Of course, the actual Betta are real. The question is are Black Orchid and White Opal different from other black or white Betta. The answer is yes for Black Orchid which is a recognized variance of black and describes a specific pattern. Unfortunately, the photo of the Petco is *not* a Black Orchid. See below.

White Opal is no different in coloration from other white Betta.

Black Orchid








Petco "Black Orchid" does not have the distinctive pattern required of a Black Orchid








And, for fun, a Black Orchid Crowntail


----------



## AetherTheBetta (Mar 30, 2018)

RussellTheShihTzu said:


> Of course, the actual Betta are real. The question is are Black Orchid and White Opal different from other black or white Betta. The answer is yes for Black Orchid which is a recognized variance of black and describes a specific pattern. Unfortunately, the photo of the Petco is *not* a Black Orchid. See below.
> 
> White Opal is no different in coloration from other white Betta.
> 
> ...




Yeah, the black orchids were just all black at Petco.


----------



## Ethand (Sep 1, 2018)

RussellTheShihTzu said:


> And, for fun, a Black Orchid Crowntail
> View attachment 957646


Omg thank youuuuuu!!!! I’ve always wondered what type my second crowntail is!!!!! Turns out he’s a black orchid! Those colours are so amazing, hey?! I was given him by a lady who had given up on fish keeping, so he had real bad swim bladder issues & had been living in a tiny “tank”... she had no idea what type he was & I hadn’t been able to find this type when googling Betta varieties! Thank you for this!!


----------



## RussellTheShihTzu (Mar 19, 2013)

You are more than welcome! I want a Black Orchid CT. I already have a Black Orchid HM.


----------



## molly910 (Oct 2, 2018)

I was at Petco today and thought I'd take some pictures of my store's "black orchids" and "white opals" just for fun so you guys could see what is at my store! They always have a large number of "white opals".


----------



## RussellTheShihTzu (Mar 19, 2013)

molly910 said:


> I was at Petco today and thought I'd take some pictures of my store's "black orchids" and "white opals" just for fun so you guys could see what is at my store! They always have a large number of "white opals".

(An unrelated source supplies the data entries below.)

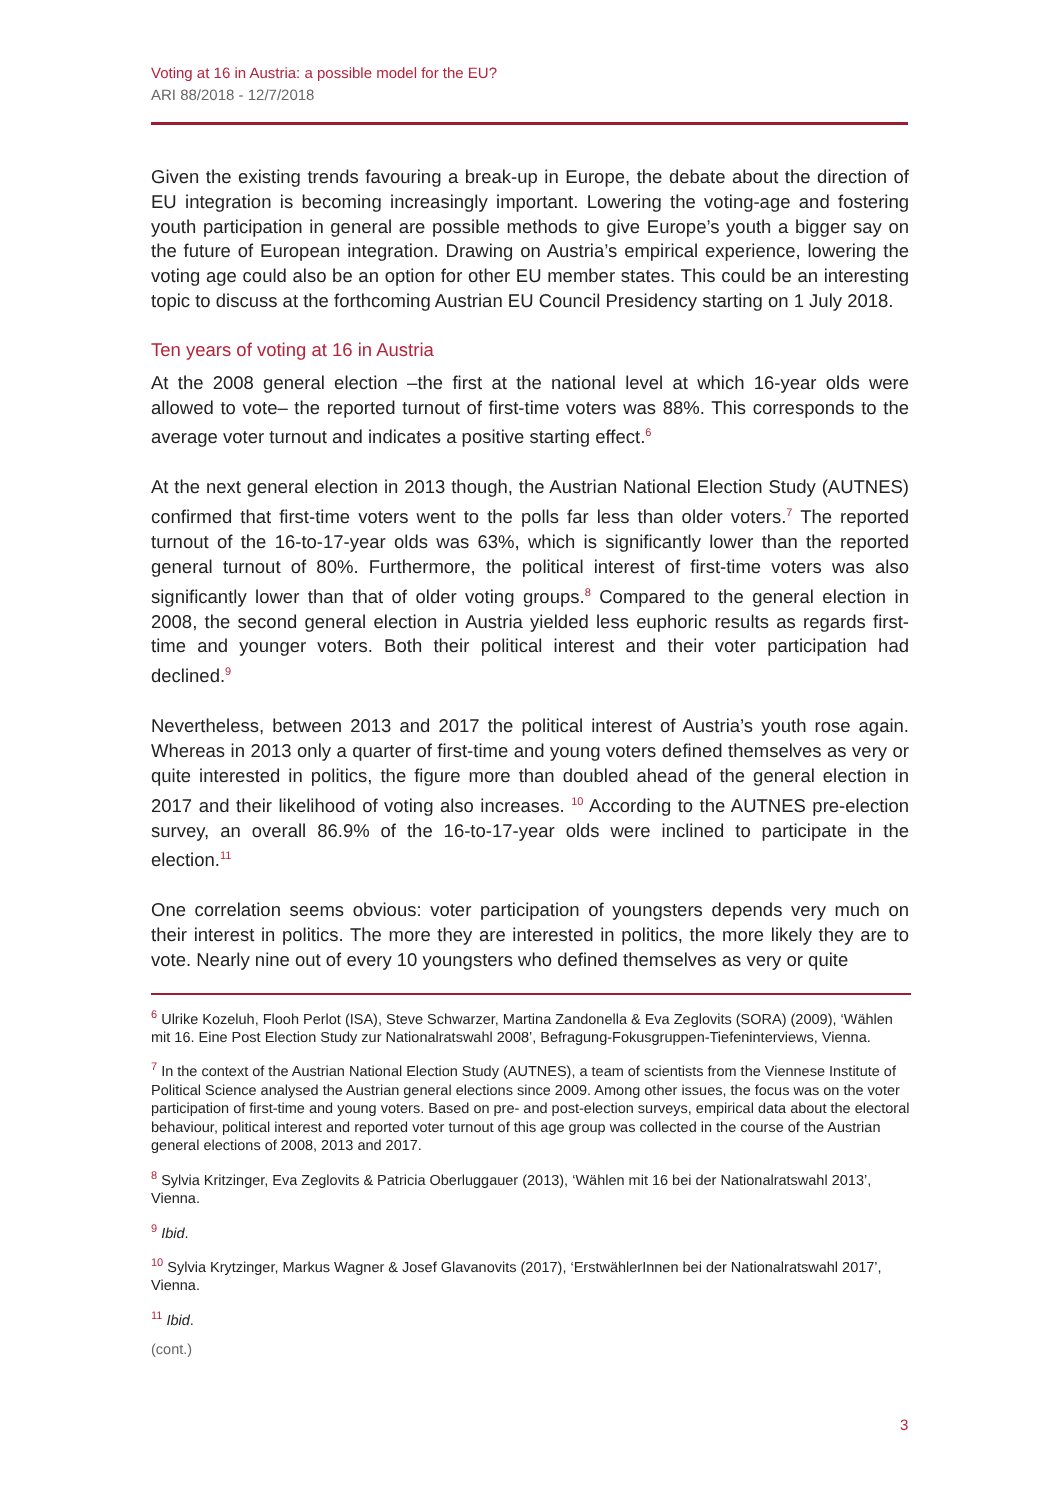Voting at 16 in Austria: a possible model for the EU?
ARI 88/2018 - 12/7/2018
Given the existing trends favouring a break-up in Europe, the debate about the direction of EU integration is becoming increasingly important. Lowering the voting-age and fostering youth participation in general are possible methods to give Europe’s youth a bigger say on the future of European integration. Drawing on Austria’s empirical experience, lowering the voting age could also be an option for other EU member states. This could be an interesting topic to discuss at the forthcoming Austrian EU Council Presidency starting on 1 July 2018.
Ten years of voting at 16 in Austria
At the 2008 general election –the first at the national level at which 16-year olds were allowed to vote– the reported turnout of first-time voters was 88%. This corresponds to the average voter turnout and indicates a positive starting effect.<sup>6</sup>
At the next general election in 2013 though, the Austrian National Election Study (AUTNES) confirmed that first-time voters went to the polls far less than older voters.<sup>7</sup> The reported turnout of the 16-to-17-year olds was 63%, which is significantly lower than the reported general turnout of 80%. Furthermore, the political interest of first-time voters was also significantly lower than that of older voting groups.<sup>8</sup> Compared to the general election in 2008, the second general election in Austria yielded less euphoric results as regards first-time and younger voters. Both their political interest and their voter participation had declined.<sup>9</sup>
Nevertheless, between 2013 and 2017 the political interest of Austria’s youth rose again. Whereas in 2013 only a quarter of first-time and young voters defined themselves as very or quite interested in politics, the figure more than doubled ahead of the general election in 2017 and their likelihood of voting also increases. <sup>10</sup> According to the AUTNES pre-election survey, an overall 86.9% of the 16-to-17-year olds were inclined to participate in the election.<sup>11</sup>
One correlation seems obvious: voter participation of youngsters depends very much on their interest in politics. The more they are interested in politics, the more likely they are to vote. Nearly nine out of every 10 youngsters who defined themselves as very or quite
<sup>6</sup> Ulrike Kozeluh, Flooh Perlot (ISA), Steve Schwarzer, Martina Zandonella & Eva Zeglovits (SORA) (2009), ‘Wählen mit 16. Eine Post Election Study zur Nationalratswahl 2008’, Befragung-Fokusgruppen-Tiefeninterviews, Vienna.
<sup>7</sup> In the context of the Austrian National Election Study (AUTNES), a team of scientists from the Viennese Institute of Political Science analysed the Austrian general elections since 2009. Among other issues, the focus was on the voter participation of first-time and young voters. Based on pre- and post-election surveys, empirical data about the electoral behaviour, political interest and reported voter turnout of this age group was collected in the course of the Austrian general elections of 2008, 2013 and 2017.
<sup>8</sup> Sylvia Kritzinger, Eva Zeglovits & Patricia Oberluggauer (2013), ‘Wählen mit 16 bei der Nationalratswahl 2013’, Vienna.
<sup>9</sup> Ibid.
<sup>10</sup> Sylvia Krytzinger, Markus Wagner & Josef Glavanovits (2017), ‘ErstwählerInnen bei der Nationalratswahl 2017’, Vienna.
<sup>11</sup> Ibid.
(cont.)
3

Thank you! This is most helpful.

It is as I thought...the "White Opal" is a normal (and fairly common) white/platinum Betta. I do not know what the "Black Orchid" might be with that lack of pattern and red on the ventrals. Both are lovely but not what they are purported to be.

However...they are not as lovely or hard to find as your avatar!


----------



## molly910 (Oct 2, 2018)

RussellTheShihTzu said:


> Thank you! This is most helpful.
> 
> It is as I thought...the "White Opal" is a normal (and fairly common) white/platinum Betta. I do not know what the "Black Orchid" might be with that lack of pattern and red on the ventrals. Both are lovely but not what they are purported to be.
> 
> However...they are not as lovely or hard to find as your avatar!


Wow! Really? My local Petco always has at least three "rose gold" (as they like to call them) bettas like my avatar. I never knew they were hard to find!


----------



## AetherTheBetta (Mar 30, 2018)

RussellTheShihTzu said:


> You are more than welcome! I want a Black Orchid CT. I already have a Black Orchid HM.


I'm starting to consider getting a divider for my 10 Gal. and getting another betta... I have been struck with betta fever XD


----------



## molly910 (Oct 2, 2018)

Saw this guy at my local pet store today and thought of you and this thread!


----------



## RussellTheShihTzu (Mar 19, 2013)

That is a Black Orchid CT. Thank you for sharing.


----------



## AetherTheBetta (Mar 30, 2018)

molly910 said:


> Saw this guy at my local pet store today and thought of you and this thread!


That is a beautiful fish! I want to stare at him all day! Thanks for posting him


----------